In a flash we all understood, and we were all befuddled. Our friend, Sali, the girl who was reluctant to share about her family or background – just happened to be the “inheriting” daughter of some Sultan (we soon discovered). We met her Dad (the Sultan) and her Mom (Mrs. Sultan), and some of her parents’ friends/dignitaries.
It seems Sali had been given a year of freedom; a year to do what she would like to do, before returning home to marry. She decided to take one school year, studying the piano (an instrument she had played since early childhood) within the context of a “college”…something she wouldn’t have experienced otherwise. She wanted to make some “normal” friends, (‘Couldn’t get more NORMAL than us), and she wanted to experience America. Her aunt lived in Washington State and hosted her there. I know, it sounds like the plot of a Disney film, but there it was.
One of our circle said it best, as we all sat in the corner table with Sali at the end of the evening – like so many nights at our café: “All this time, you were wearing a hidden crown…and we never knew.”

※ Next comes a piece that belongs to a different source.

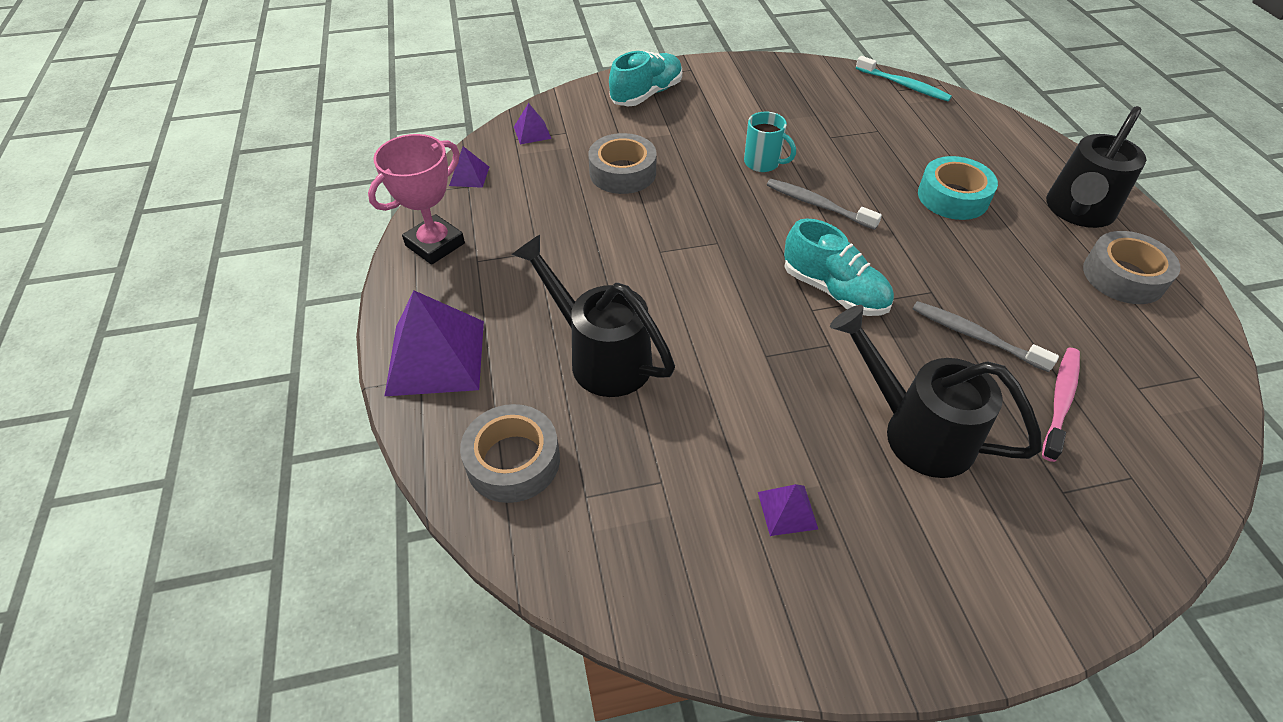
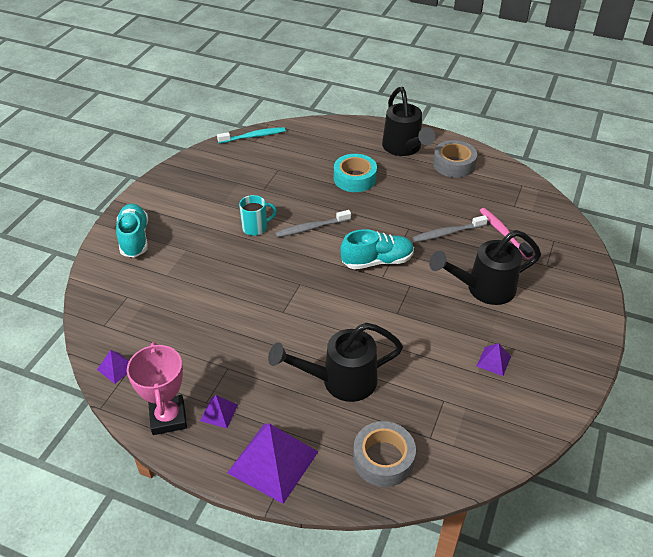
camera: 55 degrees left, 5 degrees down
(532, 132) = (107, 313): purple pyramid -> purple pyramid (219, 412)
(622, 172) = (198, 290): grey tape -> none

She was a “Princess among us”. Yes, ours was a school of the very wealthy and the very not wealthy, of Americans and International students. But a “Sultana”? Really? We were shocked AND started thinking back on our friendship over the year – wondering if any of us had committed some slight that would end up with us losing our heads. But Sali, with tears and hugs all around thanked us for being her friends, for allowing her to experience “American” college life, and for drawing her into our little circle. Would we have treated her differently had we known?
I started looking at everyone I knew differently after that: “Alright, wh else – are any of the rest of you sultans, or queens, or…?” If Sali, this quiet, shy, funny, warm, giving, awkward, girl was a “Shahzadi” or “Sultana”…then anyone could be anything!
And isn’t that the TRUTH? In the Kingdom we are asked to look upon everyone as if they were wearing “hidden crowns”, to treat all strangers with hospitality in case they are “angels”. (HEBREWS 13:2) We are to look at others as if they were “better” than us. (PHILIPPIANS 2:3-4) I don’t know about you, but it seems to me that many people tend to look at others, and treat them, in just the opposite way. Often we are taught by the WORLD to make sure WE have good self-esteem, that WE know our own self-worth, that WE are to be cared for first.
But God didn’t create the world to work that way. He honors us when WE see the hidden crowns everyone else (the good, the bad, AND the ugly) is wearing; when we treat OTHERS (no matter who) as if THEY, and not we, were royalty deserving of respect and love.
Imagine how different this last year would’ve been if we saw everyone else’s hidden crowns. But let’s not look back, let’s look forward and start seeing those crowns now…that alone, quite possibly, could change the world.